Toward Efficient Drug Delivery through Suitably Prepared Metal-Organic Frameworks: A First-Principles Study

With the goal in mind of developing new and much-improved drug delivery regimes for the important anticancer agent, tamoxifen; the interactions of tamoxifen with strategically modified organic linkers from IRMOFs-14 and -16 (nontoxic, high-loading, nanomaterials belonging to the metal organic framework family) have been investigated and elucidated by means of spin-component scaled second-order Moller-Plesset perturbation theory (SCS(MI-MP2) and density functional theory. The strategic replacement of a hydrogen atom with a hydroxyl moiety in the organic linker of IRMOE-14 and IRMOF-16 was critical for gaining key acid base and hydrogen-bond interaction sites. The magnitudes of the maximum interaction energies with tamoxifen were found to be 16.16 kcal/mol for the modified IRMOF-14 and 18.32 kcal/mol for the modified IRMOF-16. Secondary pi-pi type interactions of tamoxifen with the modified IRMOF-16 have also been identified, the strongest of which has an energy of between 3.0 and 5.3 kcal/mol. The type and magnitude of these combined noncovalent interactions affords appreciable multipoint binding without overbinding as is desirable for such drug delivery systems.

* [Dataset excerpts]
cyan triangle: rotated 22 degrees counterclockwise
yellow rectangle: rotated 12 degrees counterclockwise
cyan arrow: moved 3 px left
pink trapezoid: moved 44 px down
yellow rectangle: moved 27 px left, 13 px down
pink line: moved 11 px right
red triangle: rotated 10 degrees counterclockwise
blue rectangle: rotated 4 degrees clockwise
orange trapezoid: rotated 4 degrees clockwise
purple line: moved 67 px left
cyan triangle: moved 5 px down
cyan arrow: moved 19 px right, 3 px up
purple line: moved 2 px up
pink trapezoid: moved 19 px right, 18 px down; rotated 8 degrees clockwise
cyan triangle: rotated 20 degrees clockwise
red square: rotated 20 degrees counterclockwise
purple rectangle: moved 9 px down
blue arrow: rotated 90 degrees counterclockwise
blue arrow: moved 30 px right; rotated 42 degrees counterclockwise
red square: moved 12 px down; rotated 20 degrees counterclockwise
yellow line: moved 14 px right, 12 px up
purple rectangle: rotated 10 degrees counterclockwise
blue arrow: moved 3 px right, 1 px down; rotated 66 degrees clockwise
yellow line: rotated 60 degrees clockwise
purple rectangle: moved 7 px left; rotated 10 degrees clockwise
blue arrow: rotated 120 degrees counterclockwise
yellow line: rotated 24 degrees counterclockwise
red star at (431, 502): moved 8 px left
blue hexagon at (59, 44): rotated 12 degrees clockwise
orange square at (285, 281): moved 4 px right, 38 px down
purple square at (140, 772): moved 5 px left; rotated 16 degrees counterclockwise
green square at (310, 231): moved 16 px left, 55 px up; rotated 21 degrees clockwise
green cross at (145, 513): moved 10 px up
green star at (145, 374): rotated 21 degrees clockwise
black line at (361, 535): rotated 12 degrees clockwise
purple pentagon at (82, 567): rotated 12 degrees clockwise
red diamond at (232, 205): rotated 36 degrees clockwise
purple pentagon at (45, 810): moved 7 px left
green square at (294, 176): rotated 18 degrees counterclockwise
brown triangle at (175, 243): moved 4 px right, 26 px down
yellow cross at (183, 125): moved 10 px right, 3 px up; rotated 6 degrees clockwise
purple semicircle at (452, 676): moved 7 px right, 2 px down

* [Your goal]
According to the drug delivery study, what maximum interaction energy with tamoxifen was found for the modified IRMOF-16?

* [Response area]
18.32 kcal/mol